The Legacy of Sirimavo Bandaranaike: Paving the Way for Women in Politics

By Divya Beeram

Sirimavo Bandaranaike: trailblazer, visionary, luminary.

Sirimavo Bandaranaike, born in 1916 in Ratnapura, Ceylon (now Sri Lanka), rose to power as the world’s first female prime minister.

She was born into a well-off family and eventually married S. W. R. D. Bandaranaike, an emerging politician in the Sri Lankan Freedom Party (SLFP).

Her husband first became prime minister in 1956, but was assassinated in 1959, just years after election.

Even grieving her husband’s death, Mrs.
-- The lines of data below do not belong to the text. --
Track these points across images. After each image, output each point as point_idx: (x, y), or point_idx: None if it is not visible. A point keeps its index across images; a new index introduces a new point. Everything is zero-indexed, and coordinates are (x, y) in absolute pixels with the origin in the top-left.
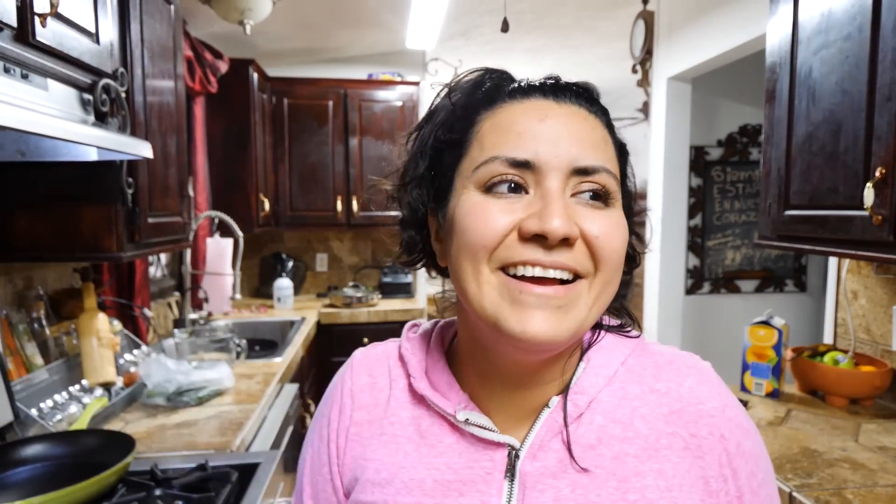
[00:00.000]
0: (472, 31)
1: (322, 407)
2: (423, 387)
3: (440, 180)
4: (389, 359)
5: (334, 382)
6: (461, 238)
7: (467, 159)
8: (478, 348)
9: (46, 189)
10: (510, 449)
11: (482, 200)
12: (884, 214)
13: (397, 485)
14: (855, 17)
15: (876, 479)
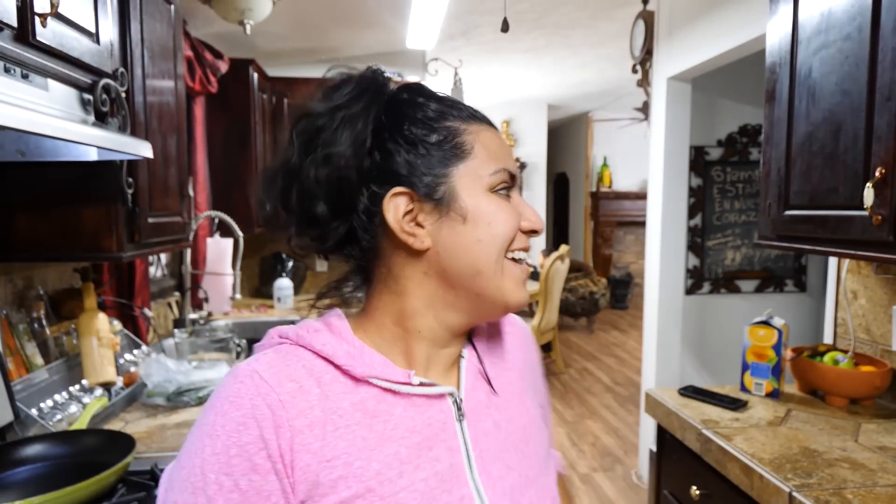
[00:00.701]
0: (472, 31)
1: (227, 442)
2: (365, 370)
3: (434, 175)
4: (300, 361)
5: (236, 405)
6: (491, 229)
7: (472, 163)
8: (430, 319)
9: (46, 189)
10: (451, 397)
11: (499, 201)
12: (883, 214)
13: (374, 468)
14: (855, 17)
15: (876, 479)
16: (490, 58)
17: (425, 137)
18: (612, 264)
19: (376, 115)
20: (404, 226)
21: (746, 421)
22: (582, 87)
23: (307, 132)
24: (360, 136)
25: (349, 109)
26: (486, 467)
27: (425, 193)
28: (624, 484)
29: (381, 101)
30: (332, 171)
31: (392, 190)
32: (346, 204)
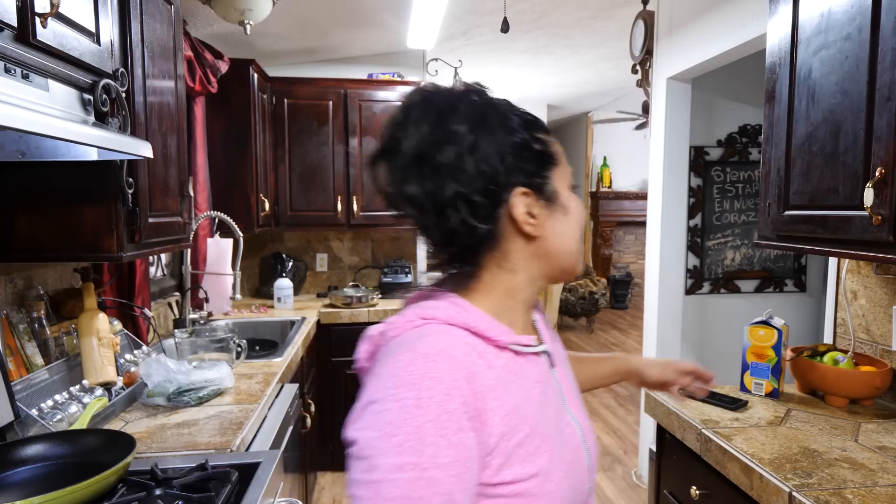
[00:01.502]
0: (472, 31)
1: (439, 409)
2: (506, 339)
3: (542, 176)
4: (461, 338)
5: (437, 379)
6: (578, 219)
7: (562, 168)
8: (530, 289)
9: (46, 189)
10: (544, 353)
11: (576, 196)
12: (883, 214)
13: (531, 412)
14: (855, 17)
15: (876, 479)
16: (490, 58)
17: (531, 144)
18: (612, 264)
19: (501, 128)
20: (527, 218)
21: (746, 421)
22: (582, 87)
23: (454, 143)
24: (500, 148)
25: (487, 123)
26: (570, 399)
27: (538, 191)
28: (624, 484)
29: (497, 113)
30: (483, 173)
31: (518, 189)
32: (485, 199)
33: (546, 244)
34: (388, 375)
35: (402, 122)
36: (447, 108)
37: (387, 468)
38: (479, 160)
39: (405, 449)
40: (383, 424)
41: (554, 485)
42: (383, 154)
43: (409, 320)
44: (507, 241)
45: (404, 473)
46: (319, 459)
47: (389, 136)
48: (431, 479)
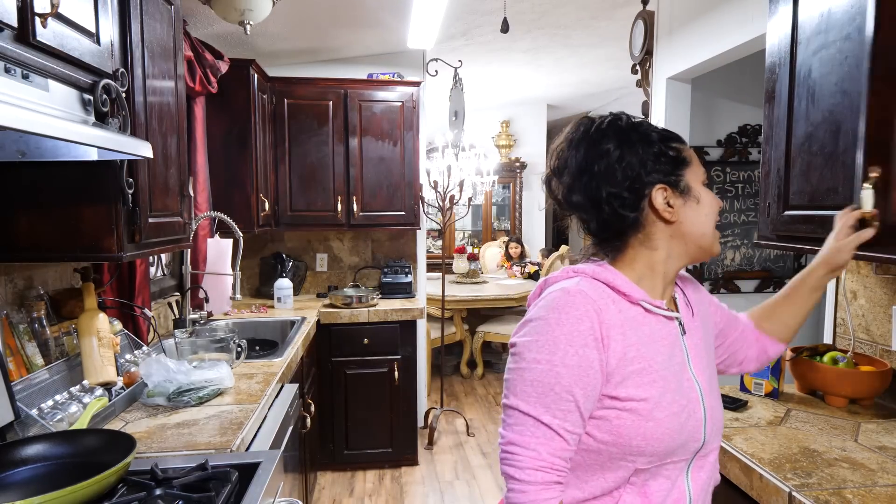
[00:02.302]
0: (472, 31)
1: (571, 327)
2: (638, 295)
3: (676, 174)
4: (600, 287)
5: (574, 307)
6: (710, 208)
7: (694, 168)
8: (669, 264)
9: (47, 189)
10: (677, 319)
11: (709, 190)
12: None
13: (650, 353)
14: (855, 17)
15: (875, 479)
16: (490, 58)
17: (667, 152)
18: None
19: (641, 143)
20: (665, 206)
21: (746, 421)
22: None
23: (606, 157)
24: (639, 156)
25: (629, 141)
26: (696, 364)
27: (674, 186)
28: None
29: (638, 133)
30: (627, 176)
31: (657, 185)
32: (632, 191)
33: (682, 227)
34: (543, 304)
35: (566, 148)
36: (598, 133)
37: (529, 360)
38: (624, 167)
39: (544, 350)
40: (533, 333)
41: (663, 415)
42: (554, 173)
43: (565, 272)
44: (649, 225)
45: (539, 365)
46: (319, 459)
47: (557, 159)
48: (558, 373)
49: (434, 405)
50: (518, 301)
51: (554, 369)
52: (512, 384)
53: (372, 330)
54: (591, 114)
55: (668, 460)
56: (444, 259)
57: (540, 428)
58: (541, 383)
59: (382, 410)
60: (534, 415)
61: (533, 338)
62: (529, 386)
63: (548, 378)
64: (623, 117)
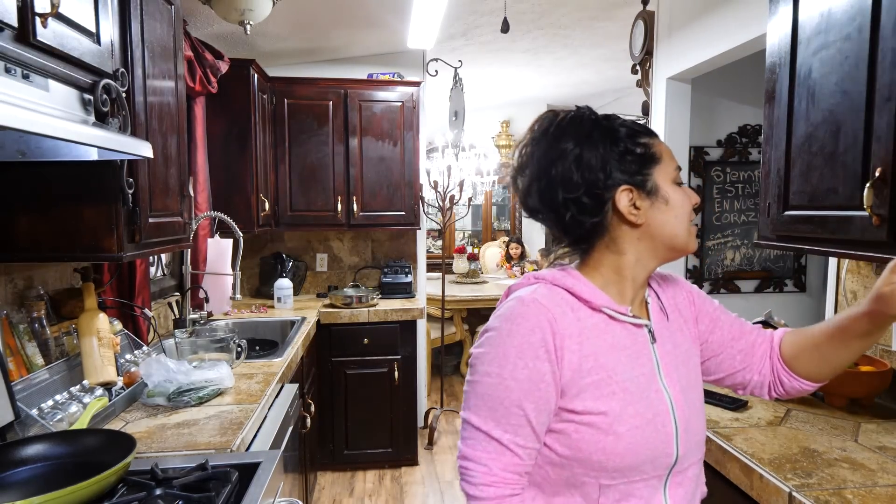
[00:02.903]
0: (472, 31)
1: (522, 340)
2: (600, 302)
3: (643, 174)
4: (559, 294)
5: (526, 318)
6: (681, 209)
7: (663, 166)
8: (637, 268)
9: (47, 189)
10: (646, 327)
11: (680, 189)
12: (882, 215)
13: (611, 363)
14: (854, 17)
15: (876, 479)
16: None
17: (633, 150)
18: None
19: (604, 141)
20: (630, 210)
21: (746, 421)
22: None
23: (563, 158)
24: (601, 156)
25: (591, 140)
26: (668, 373)
27: (640, 187)
28: None
29: (601, 129)
30: (586, 181)
31: (622, 187)
32: (594, 193)
33: (650, 230)
34: (499, 314)
35: (525, 144)
36: (558, 130)
37: (481, 373)
38: (583, 170)
39: (494, 363)
40: (486, 344)
41: (624, 429)
42: (517, 172)
43: (526, 279)
44: (615, 228)
45: (490, 378)
46: (319, 459)
47: (519, 157)
48: (508, 387)
49: (434, 405)
50: None
51: (504, 383)
52: (466, 396)
53: (372, 330)
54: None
55: (636, 478)
56: (444, 259)
57: (491, 443)
58: (491, 397)
59: (382, 410)
60: (484, 429)
61: (486, 349)
62: (480, 399)
63: (497, 392)
64: (586, 111)
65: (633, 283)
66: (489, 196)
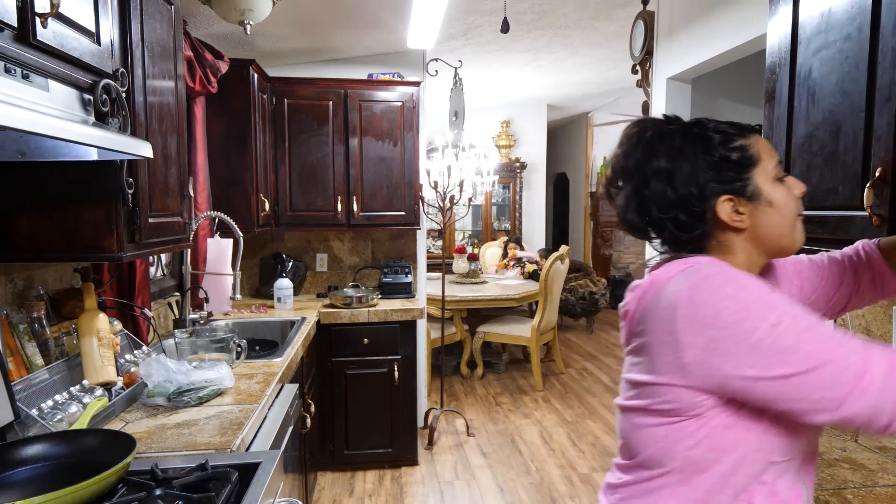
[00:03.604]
0: (472, 31)
1: (745, 281)
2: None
3: (742, 180)
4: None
5: (736, 274)
6: (785, 208)
7: (763, 166)
8: (750, 265)
9: (47, 189)
10: None
11: (782, 187)
12: (882, 215)
13: None
14: (855, 17)
15: (876, 480)
16: (490, 58)
17: (728, 155)
18: (612, 264)
19: (696, 153)
20: (732, 217)
21: None
22: (582, 87)
23: (655, 177)
24: (694, 170)
25: (682, 154)
26: None
27: (740, 194)
28: None
29: (692, 140)
30: (681, 198)
31: (721, 198)
32: (691, 210)
33: (756, 231)
34: (687, 297)
35: (618, 161)
36: (648, 148)
37: (753, 338)
38: (678, 187)
39: (754, 308)
40: (719, 312)
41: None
42: (608, 185)
43: (672, 268)
44: (720, 234)
45: (775, 329)
46: (319, 459)
47: (613, 172)
48: (795, 315)
49: (434, 405)
50: (518, 301)
51: (787, 315)
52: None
53: (372, 330)
54: (591, 115)
55: (796, 456)
56: (444, 259)
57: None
58: (789, 334)
59: (382, 410)
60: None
61: (738, 315)
62: (789, 342)
63: (795, 326)
64: (675, 122)
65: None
66: (489, 196)
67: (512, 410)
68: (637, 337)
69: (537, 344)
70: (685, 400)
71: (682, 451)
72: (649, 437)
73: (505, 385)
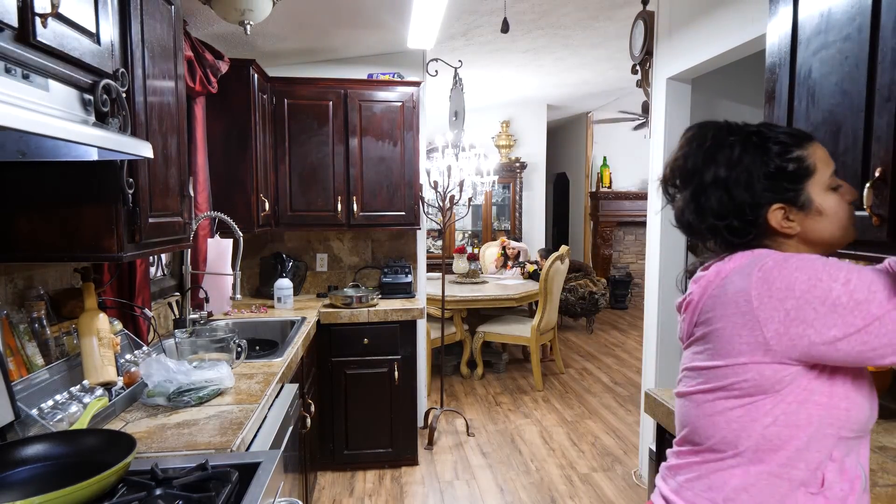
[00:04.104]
0: (472, 31)
1: (817, 260)
2: None
3: (796, 190)
4: None
5: (807, 258)
6: (835, 215)
7: (818, 177)
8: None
9: (47, 189)
10: None
11: (835, 196)
12: (882, 215)
13: None
14: (854, 17)
15: (876, 480)
16: (490, 58)
17: (785, 166)
18: (612, 264)
19: (754, 163)
20: (783, 224)
21: None
22: (582, 87)
23: (714, 185)
24: (750, 179)
25: (739, 164)
26: None
27: (793, 203)
28: (624, 484)
29: (751, 149)
30: (736, 205)
31: (773, 206)
32: (744, 217)
33: (806, 236)
34: (762, 273)
35: (681, 163)
36: (707, 154)
37: (825, 278)
38: (734, 196)
39: (824, 273)
40: (792, 281)
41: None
42: (668, 183)
43: (736, 259)
44: (772, 236)
45: (835, 281)
46: (319, 459)
47: (672, 173)
48: (860, 271)
49: (434, 405)
50: (518, 301)
51: (851, 270)
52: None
53: (372, 330)
54: (591, 115)
55: (862, 433)
56: (444, 259)
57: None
58: (840, 270)
59: (382, 410)
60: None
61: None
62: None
63: (841, 272)
64: (735, 129)
65: None
66: (489, 196)
67: (512, 410)
68: (703, 325)
69: (537, 344)
70: (767, 376)
71: (759, 429)
72: (723, 419)
73: (505, 385)
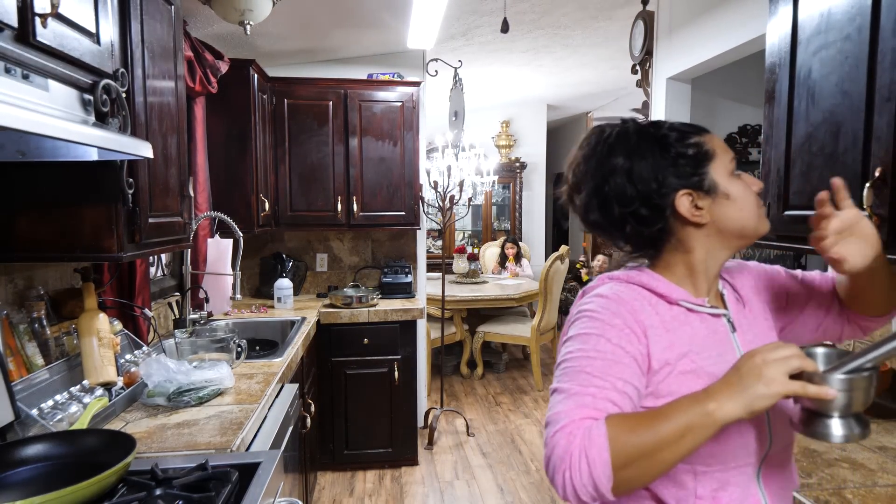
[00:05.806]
0: (472, 31)
1: (604, 324)
2: (680, 297)
3: (699, 174)
4: (636, 290)
5: (607, 308)
6: (744, 199)
7: (718, 161)
8: (709, 262)
9: (47, 189)
10: (725, 317)
11: (739, 181)
12: (882, 215)
13: (694, 349)
14: (854, 17)
15: (876, 479)
16: (490, 58)
17: (685, 152)
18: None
19: (653, 150)
20: (692, 212)
21: None
22: (582, 87)
23: (615, 174)
24: (652, 166)
25: (639, 151)
26: None
27: (698, 188)
28: None
29: (649, 138)
30: (641, 193)
31: (679, 192)
32: (651, 204)
33: (716, 225)
34: (580, 310)
35: (577, 164)
36: (606, 147)
37: (561, 355)
38: (636, 183)
39: (577, 341)
40: (571, 337)
41: None
42: (573, 190)
43: (600, 280)
44: (680, 230)
45: (572, 354)
46: (319, 459)
47: (573, 176)
48: (592, 356)
49: (434, 405)
50: (518, 301)
51: (586, 355)
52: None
53: (372, 330)
54: (591, 115)
55: (731, 464)
56: (444, 259)
57: (569, 397)
58: (573, 368)
59: (382, 410)
60: (561, 388)
61: (570, 338)
62: (563, 372)
63: (579, 362)
64: (630, 124)
65: (706, 276)
66: (489, 196)
67: (512, 410)
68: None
69: (537, 344)
70: None
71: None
72: None
73: (505, 385)
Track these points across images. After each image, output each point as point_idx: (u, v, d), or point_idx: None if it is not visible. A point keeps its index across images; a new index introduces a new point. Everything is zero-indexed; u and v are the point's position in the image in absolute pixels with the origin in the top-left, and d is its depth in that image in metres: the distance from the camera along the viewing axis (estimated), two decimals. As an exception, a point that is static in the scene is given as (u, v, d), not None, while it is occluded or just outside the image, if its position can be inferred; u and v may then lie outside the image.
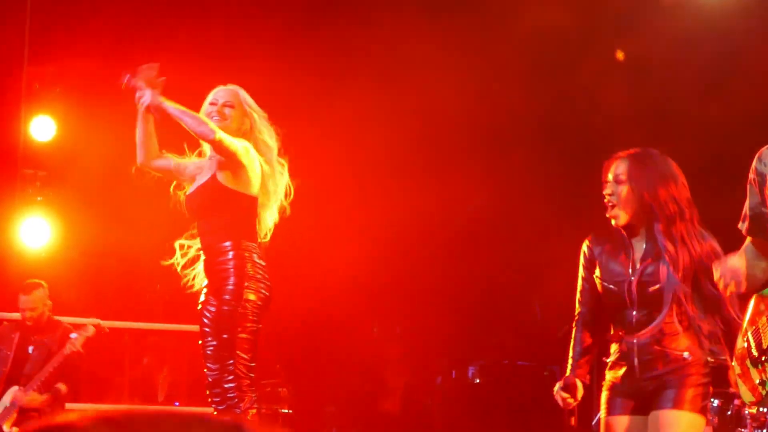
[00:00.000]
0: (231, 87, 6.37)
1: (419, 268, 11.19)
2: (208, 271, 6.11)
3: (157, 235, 8.45)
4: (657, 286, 5.35)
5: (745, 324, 4.93)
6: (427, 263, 11.15)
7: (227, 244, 6.00)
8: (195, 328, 6.36)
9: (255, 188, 6.13)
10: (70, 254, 10.35)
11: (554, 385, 5.59)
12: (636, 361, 5.41)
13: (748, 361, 4.86)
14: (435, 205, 11.05)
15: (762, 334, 4.76)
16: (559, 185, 10.81)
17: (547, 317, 10.29)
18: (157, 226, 7.19)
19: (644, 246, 5.43)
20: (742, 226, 5.04)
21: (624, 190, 5.41)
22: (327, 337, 11.21)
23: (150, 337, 10.60)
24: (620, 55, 10.46)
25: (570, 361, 5.59)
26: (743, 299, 5.01)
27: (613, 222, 5.45)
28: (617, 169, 5.46)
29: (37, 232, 10.28)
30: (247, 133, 6.19)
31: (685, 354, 5.35)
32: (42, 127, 10.32)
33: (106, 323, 9.07)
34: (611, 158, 5.54)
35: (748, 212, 4.99)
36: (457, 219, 11.23)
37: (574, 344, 5.61)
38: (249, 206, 6.13)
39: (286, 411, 10.02)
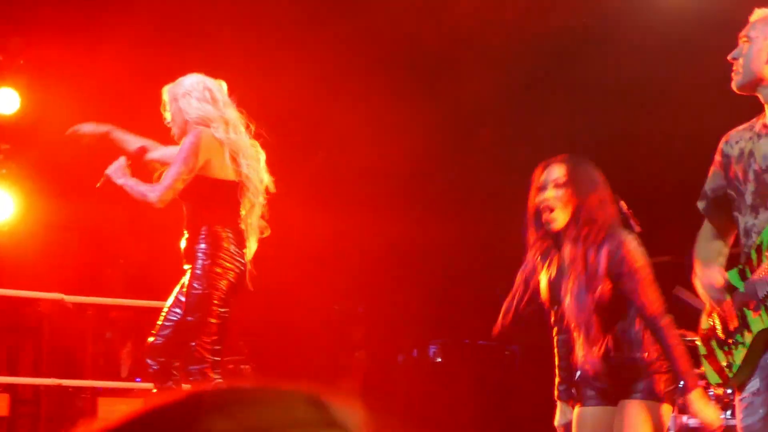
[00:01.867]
0: (165, 88, 6.42)
1: (380, 246, 11.21)
2: (186, 254, 6.21)
3: (121, 210, 8.45)
4: (566, 292, 5.40)
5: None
6: (389, 241, 11.17)
7: (203, 228, 6.09)
8: (158, 303, 6.45)
9: (229, 173, 6.18)
10: (32, 228, 10.29)
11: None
12: (590, 371, 5.47)
13: (714, 342, 4.90)
14: (399, 184, 11.09)
15: (728, 317, 4.80)
16: (523, 164, 10.83)
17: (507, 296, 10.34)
18: (121, 200, 7.15)
19: (568, 250, 5.41)
20: (701, 205, 5.08)
21: (564, 193, 5.45)
22: (289, 314, 11.22)
23: (113, 312, 10.57)
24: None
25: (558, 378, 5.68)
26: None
27: (549, 226, 5.44)
28: (556, 172, 5.50)
29: (1, 205, 10.22)
30: (201, 122, 6.20)
31: (645, 354, 5.39)
32: (5, 100, 10.24)
33: (69, 298, 9.04)
34: (543, 163, 5.56)
35: (709, 193, 5.04)
36: (421, 199, 11.26)
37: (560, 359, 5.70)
38: (225, 191, 6.18)
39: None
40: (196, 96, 6.26)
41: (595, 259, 5.31)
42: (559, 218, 5.40)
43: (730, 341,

Bandaranaike took it upon herself to continue leadership of the SLFP.


She maintained continuity of her late husband’s work, including socialist economic policies and a neutral stance on international relations.

Under her tenure, several sectors of the economy including banking and insurance were nationalized.

She also introduced the Land Reform Act of No. 01 in 1971, which placed a limit of twenty hectares on privately owned land, and the ​​Land Reform (Amendment) Act that nationalized plantations and farms that were publicly owned.

The ultimate aim of her policy was to increase equity between the country’s less-off, landless peasants, and the rich elite that grasped its control over the country with an iron fist.

However, in 1973, plagued by the effects of the oil crisis, the economy of Sri Lanka began a steady decline. She began a period of austerity to wean the country from the constant stream of foreign aid, assistance, and loans.

In 1975, International Women’s Year, Bandaranaike created a council to focus on women's issues, which would later become the Ministry of Women and Child Affairs.

She appointed the first woman to serve in the Sri Lankan Cabinet, Siva Obeyesekere, first as First State Secretary for Health and later as Minister of Health, and she was honored at the UN World Conference on Women in 1975. 

Yet, after marginalizing the greatest Tamilian majority in Sri Lanka through her support of Buddhism, the Sri Lanka parliament stripped Bandaranaike of her political rights and banned her from running for office in the future in 1980.

By 1986, she had been pardoned, but had lost her party’s support entirely. Her children were left to continue her legacy. Her son, Anura P.S.D. Bandaranaike, became a member of parliament in 1977 and rose to become the leader of the SLFP’s new right-wing, conservative section by 1984. Her daughter and favored child,  Chandrika Bandaranaike Kumaratunga held more left wing views and discouraged Anura Bandaranaike from the SLFP and towards that opposing party, the United National Party (UNP).


Sirimavo Bandaranaike has paved the way for all future women of power, from Mary Robinson, former President of Ireland, to Kamala Harris, our own Vice President.

She was the path forward that the world had looked for.

Oftentimes, as residents of the United States, we forget the progressivity that other countries have maintained, and how far we have to travel before getting there. Countries have had years upon years of leadership by women, but it seems almost impossible in the boundaries of the US, a notion of optimism that we are decades from reaching.

Nonetheless, Sirimavo Bandaranaike remains the beacon of hope whose message will one day lead the world into equitable leadership and powerful policy.